Auditing and accounting firm, Deloitte Ghana says the government’s decision to reduce the benchmark discount policy from 50% (30% for vehicles) to 30% (10% for vehicles) in 2022 may have contributed to the rising inflation in the country.
It is therefore warning about the complete removal of the benchmark discount policy, saying, it will hike inflation.
“The policy has not achieved the expected outcomes and a decision to scrap it may not come as a surprise to many. Hence, a complete removal of the bench- mark policy is likely to result in an upward movement in the rate of inflation in 2023 as traders will seek to recover any additional cost by passing it down to final consumers”, it said in its review of the 2023 Budget.
The benchmark discount policy has been met with mixed reactions from importers on one side and local manufacturing industry on the other side. The government instituted the policy in 2019 with the aim of making the Ghanaian ports competitive and in the long run increase government’s revenue.
In November 2021, the government declared its intention to scrap the policy altogether but was met with stiff opposition from some trade associations in the country.
Specifically, the Minister of Finance, Ken Ofori-Atta indicated that the government in the 2023 fiscal year, will phase out of the benchmark discount policy.
But Deloitte urged the government to be cautious with its approach.
Implement ban on certain products in phases
The Minister hinted of government’s intention to revise the duty rates on products that can be produced sufficiently in Ghana.
President Akufo-Addo, in his address to the nation on October 30, 2022, also indicated that government intends to review the standards required for importing rice, poultry, vegetable oil, toothpicks, pasta, fruit juice, bottled water and ceramic tiles into Ghana.
Deloitte Ghana said “we therefore expect that the duty rate revision proposed in the 2023 Budget Statement might target the products indicated in the President’s address.

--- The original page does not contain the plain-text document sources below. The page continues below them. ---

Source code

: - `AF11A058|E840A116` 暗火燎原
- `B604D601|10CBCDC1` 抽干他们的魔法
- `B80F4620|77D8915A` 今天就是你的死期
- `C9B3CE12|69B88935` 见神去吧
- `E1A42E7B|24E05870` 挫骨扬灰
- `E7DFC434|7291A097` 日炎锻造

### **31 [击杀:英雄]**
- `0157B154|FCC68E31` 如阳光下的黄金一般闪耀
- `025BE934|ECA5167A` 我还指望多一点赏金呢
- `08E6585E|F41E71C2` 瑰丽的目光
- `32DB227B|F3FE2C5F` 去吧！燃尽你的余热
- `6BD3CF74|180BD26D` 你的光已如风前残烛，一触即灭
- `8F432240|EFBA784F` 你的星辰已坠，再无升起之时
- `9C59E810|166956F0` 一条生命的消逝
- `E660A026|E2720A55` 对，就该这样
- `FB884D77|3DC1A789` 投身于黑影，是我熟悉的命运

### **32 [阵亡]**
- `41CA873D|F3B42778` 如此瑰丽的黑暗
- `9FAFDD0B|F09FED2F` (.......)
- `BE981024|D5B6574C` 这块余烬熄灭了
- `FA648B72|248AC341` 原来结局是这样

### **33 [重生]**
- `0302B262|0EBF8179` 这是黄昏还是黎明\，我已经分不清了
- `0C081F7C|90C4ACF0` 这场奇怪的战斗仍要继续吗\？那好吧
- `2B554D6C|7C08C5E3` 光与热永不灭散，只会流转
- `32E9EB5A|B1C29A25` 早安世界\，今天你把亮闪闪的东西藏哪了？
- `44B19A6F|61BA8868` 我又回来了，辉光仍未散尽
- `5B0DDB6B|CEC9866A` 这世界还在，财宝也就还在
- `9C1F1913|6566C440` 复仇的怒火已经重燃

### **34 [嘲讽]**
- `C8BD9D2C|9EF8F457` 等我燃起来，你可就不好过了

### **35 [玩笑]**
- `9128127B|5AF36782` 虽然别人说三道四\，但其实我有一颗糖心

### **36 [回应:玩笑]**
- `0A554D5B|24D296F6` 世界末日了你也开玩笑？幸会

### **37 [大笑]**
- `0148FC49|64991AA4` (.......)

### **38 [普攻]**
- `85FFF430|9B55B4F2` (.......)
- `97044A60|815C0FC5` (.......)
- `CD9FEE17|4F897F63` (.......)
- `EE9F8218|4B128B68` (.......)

Although the Budget Statement does not specifically mention what form the revision will take, we expect the government to increase the import duty rate on these products to discourage their importation.”
It however warned that “an increase in the rate will effectively increase the prices of such imported goods relative to the locally manufactured substitutes”.
It recommend that the government implements this policy in phases to allow for enough time for the country to build its capacity in the production of these products, adding, “an abrupt ban on the importation of these products could lead to shortage of the goods on the market where the country does not have the capacity to produce to meet its demand for the goods.
Again, it advised the government to assess the responsiveness of the consuming public to changes in the prices of the earmarked goods over time before rolling out the policy fully.